Credit After Bankruptcy

Credit After Bankruptcy

How to Improve Your Credit After Bankruptcy

Surviving a bankruptcy requires mental stamina. While you are going through the bankruptcy process, it may seem as though your credit future is utterly bleak. This is not the case. The way to emerge from bankruptcy is with self-dignity, a positive outlook and a plan for your financial future that can be realized by re-establishing your credit.

Bankruptcy leaves a stain on your credit history that only time will erase. It takes up to ten years for a Chapter 7 or Chapter 13 bankruptcy to be removed from your credit report. This does not mean that you should wait until the filing disappears in order to start repairing your bad credit. From the day your bankruptcy case is closed, you need to begin the rebuilding process. Most individuals have learned that in order to qualify for any loan, they need to have verifiable credit history. For a bankruptcy survivor, this creates a vicious circle; defaulting on debts, even through a legal bankruptcy, leaves potential creditors wary of extending more credit. With conventional loans and other forms of credit, this leads to swift application denials. These refusals create further credit rating drops, which in turn, lead to a bigger borrowing nightmare.

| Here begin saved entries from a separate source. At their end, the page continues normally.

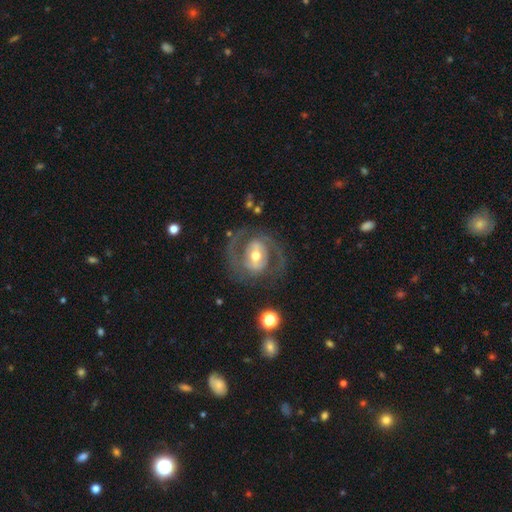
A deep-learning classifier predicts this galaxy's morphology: Smooth or featured? featured or disk (82%)
Edge-on disk? no (97%)
Bar? weak (39%)
Spiral arms? yes (80%)
Spiral winding? medium (50%)
Spiral arm count? 2 (84%)
Bulge size? moderate (68%)
Merging? none (72%)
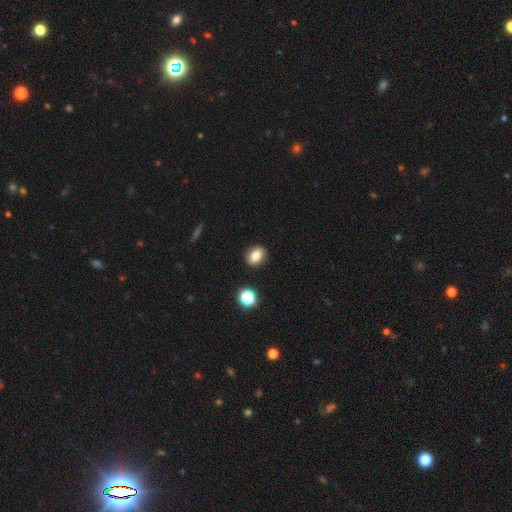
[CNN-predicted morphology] Smooth or featured? smooth (81%)
How rounded? in between (68%)
Merging? none (88%)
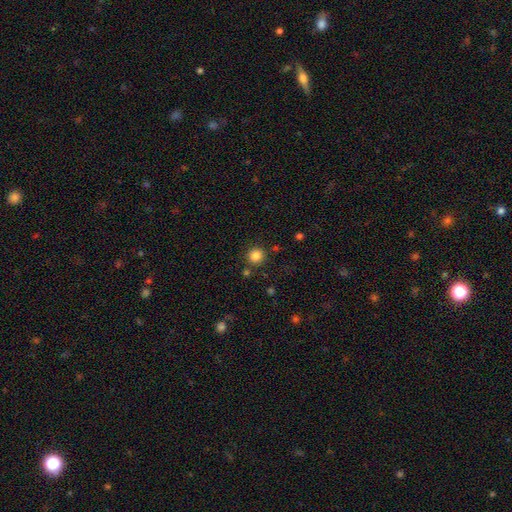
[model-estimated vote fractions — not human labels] smooth-or-featured: smooth: 84% | star or artifact: 12% | featured or disk: 4%
  how-rounded: round: 93% | in between: 6% | cigar-shaped: 1%
  merging: none: 85% | minor disturbance: 7% | merger: 5% | major disturbance: 3%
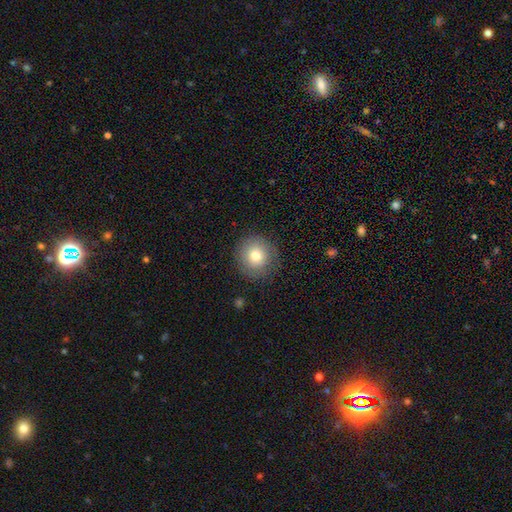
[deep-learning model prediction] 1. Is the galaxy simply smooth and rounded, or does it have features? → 76% smooth, 14% featured or disk, 10% star or artifact.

Healing your credit after a bankruptcy, and qualifying for both loans and decent interest rates, is not impossible. In fact, it is possible to significantly improve your credit within only a year or two post bankruptcy. All it takes is determination, and knowing how to go about re-establishing a positive history of borrowing and timely repayment. One of the best ways to get started with the credit rebuilding process is through a secured credit card. This type of credit card is available through numerous providers and can often be applied for online. A secured credit card requires that the borrower deposit an amount equal to their credit limit with the card issuer. This cash deposit gives an issuer the security they need in case of a default on the borrowed balance. If a card holder fails to pay the balance owed on their secured credit card, the issuer retains a corresponding amount of deposit to cover the deficiency. While the deposit is held, the borrower receives a nominal amount of interest on their money.

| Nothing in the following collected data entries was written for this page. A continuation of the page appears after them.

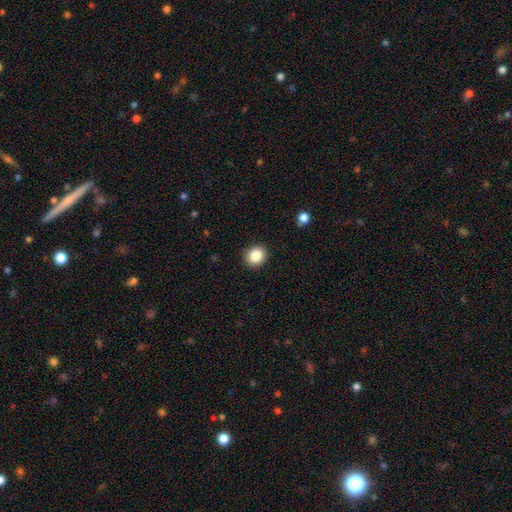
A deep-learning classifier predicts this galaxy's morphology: Smooth or featured: smooth — 86% (star or artifact — 9%)
How rounded: round — 73% (in between — 26%)
Merging: none — 90% (minor disturbance — 7%)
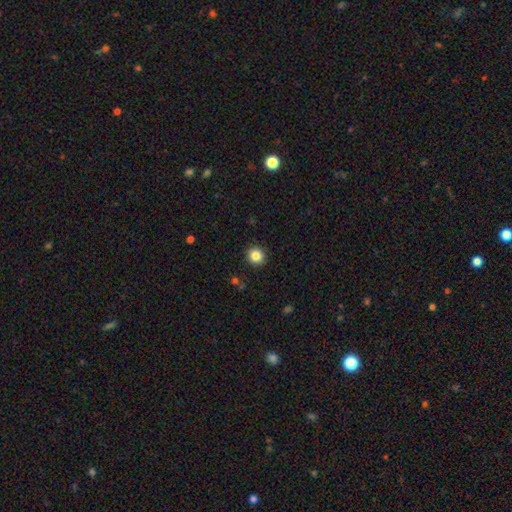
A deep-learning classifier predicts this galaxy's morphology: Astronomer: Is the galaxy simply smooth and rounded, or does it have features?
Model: smooth — 84%.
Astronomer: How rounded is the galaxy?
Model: round — 91%.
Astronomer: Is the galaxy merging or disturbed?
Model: none — 92%.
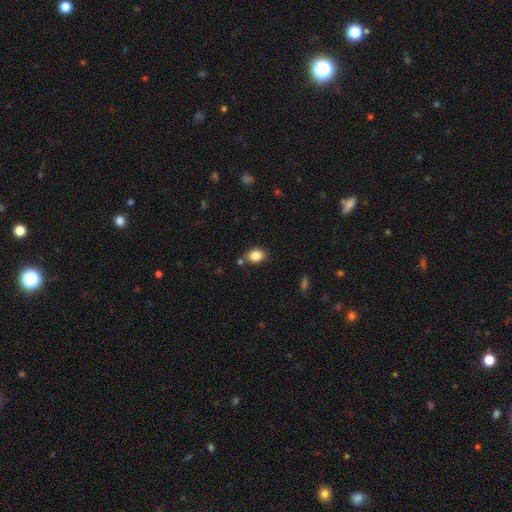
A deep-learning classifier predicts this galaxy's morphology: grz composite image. It shows a smooth galaxy with no disk features (84%) that is in between round and cigar-shaped (65%). Merging: none (76%).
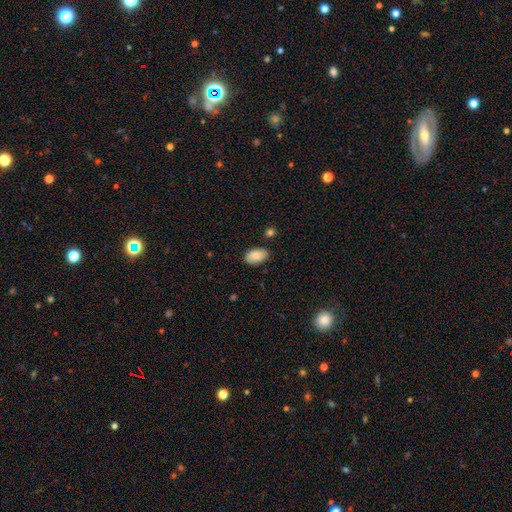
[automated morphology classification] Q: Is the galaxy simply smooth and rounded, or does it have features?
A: smooth — 83%.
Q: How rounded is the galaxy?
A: in between — 92%.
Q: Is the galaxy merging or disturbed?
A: none — 78%.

As with any credit card, building positive history requires discipline, smart money management, and in some cases third-party help. Borrowers should avoid charging more than thirty-five percent of the available credit balance on any credit card. Use the card only for purchases that would be made on a regular basis; special purchases or items that are not necessities should not be charged on a secured credit card. Pay off the entire credit card balance each and every month; doing so has a two-fold benefit, you get to use the card issuer's funds from the purchase date through the grace period to the due date. Plus, you avoid any credit card interest charges, which are scandalously high even for those with an excellent credit rating. In order to realize the full benefits of a steady history of borrowing and repayment, it is an excellent idea to apply for and use two or three secured credit cards. Keep the requested credit limits within a reasonable range, say between $300.00 and $500.00 for each card. If you need help, consider visiting a local non profit service. They can often time give you the advice and accountability you need to be successful in your pursuit.

Using secured credit cards as stepping stones, across the river of bankruptcy to solid financial ground, is a wise choice. A secured card allows you to rebuild credit sensibly, while learning sound money management habits. By the time your credit has been repaired, and you qualify for an unsecured card or loan, you will have acquired the skills and experience necessary to confidently move forward with a successful credit future.